= Beginning of Section =

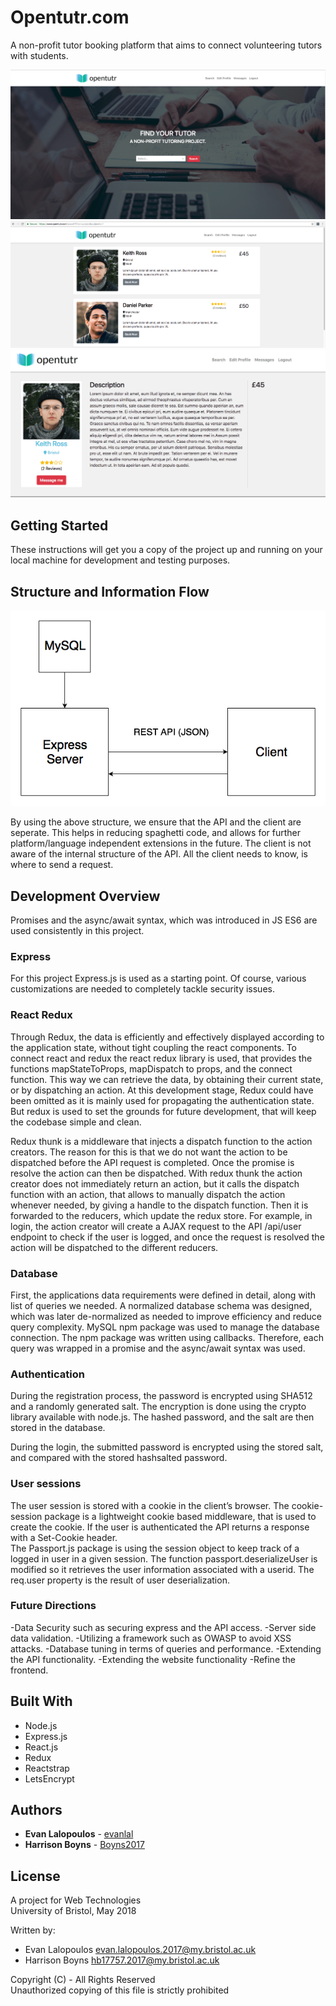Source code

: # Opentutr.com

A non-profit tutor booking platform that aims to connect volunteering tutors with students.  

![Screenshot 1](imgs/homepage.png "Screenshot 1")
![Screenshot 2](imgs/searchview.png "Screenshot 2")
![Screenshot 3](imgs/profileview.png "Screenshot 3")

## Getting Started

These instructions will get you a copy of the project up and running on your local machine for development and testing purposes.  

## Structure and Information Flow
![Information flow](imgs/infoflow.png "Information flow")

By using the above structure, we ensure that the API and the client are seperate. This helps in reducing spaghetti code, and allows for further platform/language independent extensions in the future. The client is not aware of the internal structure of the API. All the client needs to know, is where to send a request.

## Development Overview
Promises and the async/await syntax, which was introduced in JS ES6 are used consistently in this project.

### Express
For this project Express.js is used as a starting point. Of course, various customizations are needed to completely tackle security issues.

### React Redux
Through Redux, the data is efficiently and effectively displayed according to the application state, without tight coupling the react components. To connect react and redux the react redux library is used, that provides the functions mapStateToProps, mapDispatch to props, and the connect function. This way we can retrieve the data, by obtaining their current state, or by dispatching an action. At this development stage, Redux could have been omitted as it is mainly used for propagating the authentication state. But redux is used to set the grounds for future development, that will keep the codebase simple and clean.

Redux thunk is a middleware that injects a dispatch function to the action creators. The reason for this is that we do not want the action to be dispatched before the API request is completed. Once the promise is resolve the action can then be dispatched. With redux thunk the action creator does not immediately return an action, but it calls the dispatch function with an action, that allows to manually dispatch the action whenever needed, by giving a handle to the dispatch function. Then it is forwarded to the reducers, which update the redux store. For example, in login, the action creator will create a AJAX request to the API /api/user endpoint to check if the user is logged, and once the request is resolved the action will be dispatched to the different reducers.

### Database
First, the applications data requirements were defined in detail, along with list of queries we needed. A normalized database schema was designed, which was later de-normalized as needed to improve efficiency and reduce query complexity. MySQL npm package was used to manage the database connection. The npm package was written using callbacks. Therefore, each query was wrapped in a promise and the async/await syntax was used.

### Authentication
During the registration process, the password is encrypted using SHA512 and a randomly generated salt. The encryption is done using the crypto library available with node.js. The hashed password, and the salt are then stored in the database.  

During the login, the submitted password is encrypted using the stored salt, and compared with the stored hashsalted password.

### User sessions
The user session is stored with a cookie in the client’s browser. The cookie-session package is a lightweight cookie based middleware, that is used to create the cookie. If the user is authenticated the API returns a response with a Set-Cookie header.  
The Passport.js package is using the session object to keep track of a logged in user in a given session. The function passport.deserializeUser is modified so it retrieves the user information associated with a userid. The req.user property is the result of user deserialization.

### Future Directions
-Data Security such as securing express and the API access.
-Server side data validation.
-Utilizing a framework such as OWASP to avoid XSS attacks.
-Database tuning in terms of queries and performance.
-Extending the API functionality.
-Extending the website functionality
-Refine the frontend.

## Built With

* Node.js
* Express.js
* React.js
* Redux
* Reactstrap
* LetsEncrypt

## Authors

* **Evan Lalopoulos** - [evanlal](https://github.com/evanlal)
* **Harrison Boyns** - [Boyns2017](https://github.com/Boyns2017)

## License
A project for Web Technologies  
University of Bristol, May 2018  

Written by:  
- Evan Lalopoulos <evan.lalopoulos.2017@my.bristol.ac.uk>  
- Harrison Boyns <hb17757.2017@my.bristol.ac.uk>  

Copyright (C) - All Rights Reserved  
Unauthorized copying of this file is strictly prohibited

= End of Section =

Exercise aim:
Take every line from the data that contains the word "salt".

Exercise output:
During the registration process, the password is encrypted using SHA512 and a randomly generated salt. The encryption is done using the crypto library available with node.js. The hashed password, and the salt are then stored in the database.  
During the login, the submitted password is encrypted using the stored salt, and compared with the stored hashsalted password.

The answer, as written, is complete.